La Presse Anarchiste

Curieux cas de profanation

J’ai publié, voi­ci quelques mois, dans une revue étran­gère de péda­go­gie, un texte dont je n’indiquais pas la pro­ve­nance et qui concer­nait un per­son­nage que je deman­dais au lec­teur d’identifier. Une récom­pense était attri­buée à la solu­tion de ce sin­gu­lier rébus qui tenait dans cette phrase.

« Cet homme, dont la vie se pas­sa dans les batailles, payait rare­ment de sa per­sonne ; c’est par la tête qu’il était géné­ral. Asia­tique dans tous ses ins­tincts, il ne pla­çait même la guerre qu’après la poli­tique, don­nant tou­jours le pas aux cal­culs de la ruse sur la vio­lence et les esti­mant davan­tage. Créer des pré­textes, enta­mer des négo­cia­tions à tout pro­pos, les enche­vê­trer les unes dans les autres comme les mailles d’un filet où l’adversaire finis­sait par se prendre, tenir per­pé­tuel­le­ment son enne­mi hale­tant sous la menace, et sur­tout savoir attendre c’était là sa suprême habi­le­té. Le pré­texte le plus futile lui sem­blait bien sou­vent le meilleur, pour­vu qu’on n’y pût pas satis­faire : il le quit­tait, le repre­nait, le lais­sait dor­mir pen­dant des années entières, mais ne l’abandonnait jamais… »

À mon grand amu­se­ment, l’unanimité dési­gna le maré­chal Sta­line. Un cer­tain nombre de lettres pla­çaient la ques­tion sur un ter­rain très par­ti­cu­lier. Elles pro­dui­saient à mon inten­tion quelques dou­zaines d’épithètes dont, par­mi les moins ima­gées, celles de ven­du, canaille, rési­du de la putré­fac­tion bour­geoise, etc.
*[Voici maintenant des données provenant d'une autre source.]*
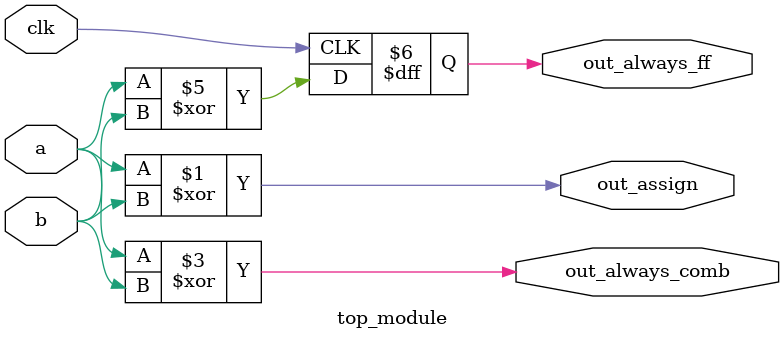
<source format=v>
module top_module(
    input clk,
    input a,
    input b,
    output wire out_assign,
    output reg out_always_comb,
    output reg out_always_ff   );
    assign out_assign = a^b; //Can only be used when not inside a procedure ("always block").
    always @(*) out_always_comb = a^b; // another way of writing assign statement is always@(*) with extra benifit of using 'if, case, etc' like statements which is not avl in using assign only.
    always @(posedge clk) out_always_ff <= a^b;// in sequential circuits <= is used to assign the values to output variable, can assume the meaning of this sign that value is getting pushed to output variable after a posedge clk. 

endmodule


//THEORY : 
//For hardware synthesis, there are two types of always blocks that are relevant:

//Combinational: always @(*)
//Clocked: always @(posedge clk)
//Clocked always blocks create a blob of combinational logic just like combinational always blocks, but also creates a set of flip-flops (or "registers") at the output of the blob of combinational logic. Instead of the outputs of the blob of logic being visible immediately, the outputs are visible only immediately after the next (posedge clk).

//Blocking vs. Non-Blocking Assignment
//There are three types of assignments in Verilog:

//Continuous assignments (assign x = y;). Can only be used when not inside a procedure ("always block").
//Procedural blocking assignment: (x = y;). Can only be used inside a procedure.
//Procedural non-blocking assignment: (x <= y;). Can only be used inside a procedure.
//In a combinational always block, use blocking assignments. In a clocked always block, use non-blocking assignments. A full understanding of why is not particularly useful for hardware design and requires a good understanding of how Verilog simulators keep track of events. Not following this rule results in extremely hard to find errors that are both non-deterministic and differ between simulation and synthesized hardware.

</source>
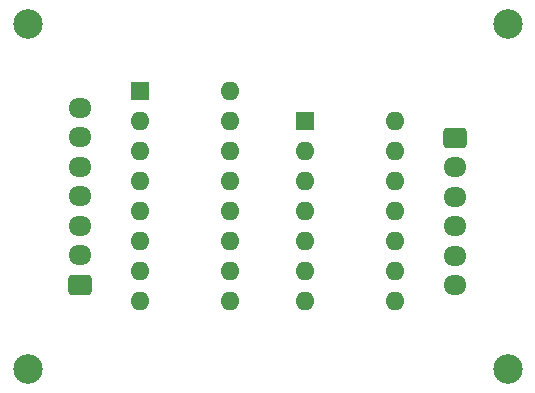
<source format=gbr>
%TF.GenerationSoftware,KiCad,Pcbnew,(6.0.6)*%
%TF.CreationDate,2022-12-02T11:51:27+05:30*%
%TF.ProjectId,exp3,65787033-2e6b-4696-9361-645f70636258,rev?*%
%TF.SameCoordinates,Original*%
%TF.FileFunction,Soldermask,Bot*%
%TF.FilePolarity,Negative*%
%FSLAX46Y46*%
G04 Gerber Fmt 4.6, Leading zero omitted, Abs format (unit mm)*
G04 Created by KiCad (PCBNEW (6.0.6)) date 2022-12-02 11:51:27*
%MOMM*%
%LPD*%
G01*
G04 APERTURE LIST*
G04 Aperture macros list*
%AMRoundRect*
0 Rectangle with rounded corners*
0 $1 Rounding radius*
0 $2 $3 $4 $5 $6 $7 $8 $9 X,Y pos of 4 corners*
0 Add a 4 corners polygon primitive as box body*
4,1,4,$2,$3,$4,$5,$6,$7,$8,$9,$2,$3,0*
0 Add four circle primitives for the rounded corners*
1,1,$1+$1,$2,$3*
1,1,$1+$1,$4,$5*
1,1,$1+$1,$6,$7*
1,1,$1+$1,$8,$9*
0 Add four rect primitives between the rounded corners*
20,1,$1+$1,$2,$3,$4,$5,0*
20,1,$1+$1,$4,$5,$6,$7,0*
20,1,$1+$1,$6,$7,$8,$9,0*
20,1,$1+$1,$8,$9,$2,$3,0*%
G04 Aperture macros list end*
%ADD10RoundRect,0.250000X0.725000X-0.600000X0.725000X0.600000X-0.725000X0.600000X-0.725000X-0.600000X0*%
%ADD11O,1.950000X1.700000*%
%ADD12C,2.500000*%
%ADD13RoundRect,0.250000X-0.725000X0.600000X-0.725000X-0.600000X0.725000X-0.600000X0.725000X0.600000X0*%
%ADD14R,1.600000X1.600000*%
%ADD15O,1.600000X1.600000*%
G04 APERTURE END LIST*
D10*
%TO.C,J1*%
X116832500Y-102750000D03*
D11*
X116832500Y-100250000D03*
X116832500Y-97750000D03*
X116832500Y-95250000D03*
X116832500Y-92750000D03*
X116832500Y-90250000D03*
X116832500Y-87750000D03*
%TD*%
D12*
%TO.C,H4*%
X153035000Y-109855000D03*
%TD*%
D13*
%TO.C,J2*%
X148597500Y-90270000D03*
D11*
X148597500Y-92770000D03*
X148597500Y-95270000D03*
X148597500Y-97770000D03*
X148597500Y-100270000D03*
X148597500Y-102770000D03*
%TD*%
D12*
%TO.C,H1*%
X112395000Y-109855000D03*
%TD*%
%TO.C,H2*%
X153035000Y-80645000D03*
%TD*%
D14*
%TO.C,U1*%
X135900000Y-88900000D03*
D15*
X135900000Y-91440000D03*
X135900000Y-93980000D03*
X135900000Y-96520000D03*
X135900000Y-99060000D03*
X135900000Y-101600000D03*
X135900000Y-104140000D03*
X143520000Y-104140000D03*
X143520000Y-101600000D03*
X143520000Y-99060000D03*
X143520000Y-96520000D03*
X143520000Y-93980000D03*
X143520000Y-91440000D03*
X143520000Y-88900000D03*
%TD*%
D12*
%TO.C,H3*%
X112395000Y-80645000D03*
%TD*%
D14*
%TO.C,U2*%
X121930000Y-86350000D03*
D15*
X121930000Y-88890000D03*
X121930000Y-91430000D03*
X121930000Y-93970000D03*
X121930000Y-96510000D03*
X121930000Y-99050000D03*
X121930000Y-101590000D03*
X121930000Y-104130000D03*
X129550000Y-104130000D03*
X129550000Y-101590000D03*
X129550000Y-99050000D03*
X129550000Y-96510000D03*
X129550000Y-93970000D03*
X129550000Y-91430000D03*
X129550000Y-88890000D03*
X129550000Y-86350000D03*
%TD*%
M02*

</source>
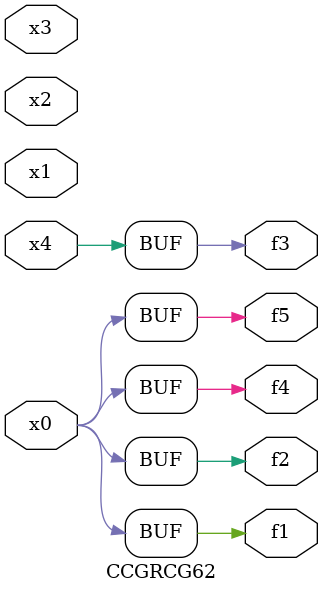
<source format=v>
module CCGRCG62(
	input x0, x1, x2, x3, x4,
	output f1, f2, f3, f4, f5
);
	assign f1 = x0;
	assign f2 = x0;
	assign f3 = x4;
	assign f4 = x0;
	assign f5 = x0;
endmodule

</source>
Or, il ne s’agissait nul­le­ment du grand et génial Père des Peuples. Ce texte était de l’historien Goth Jor­da­nès, qui écri­vit en latin, au vie siècle, des com­pi­la­tions utiles à consul­ter sur les mœurs de son époque. Le géné­ral dont il parle, n’est autre que le fameux fléau de Dieu, le ter­rible Attila…

Que le visage de la tyran­nie altaï­co-oura­lienne des temps pas­sés puisse s’identifier avec celui de Sta­line à tel point que ses fidèles en recon­naissent l’image, je n’y peux rien et je n’en suis pas plus res­pon­sable que de l’entêtement des fana­tiques qui s’obstinent à refu­ser aux autres le droit à l’indifférence et à la moque­rie des Dieux.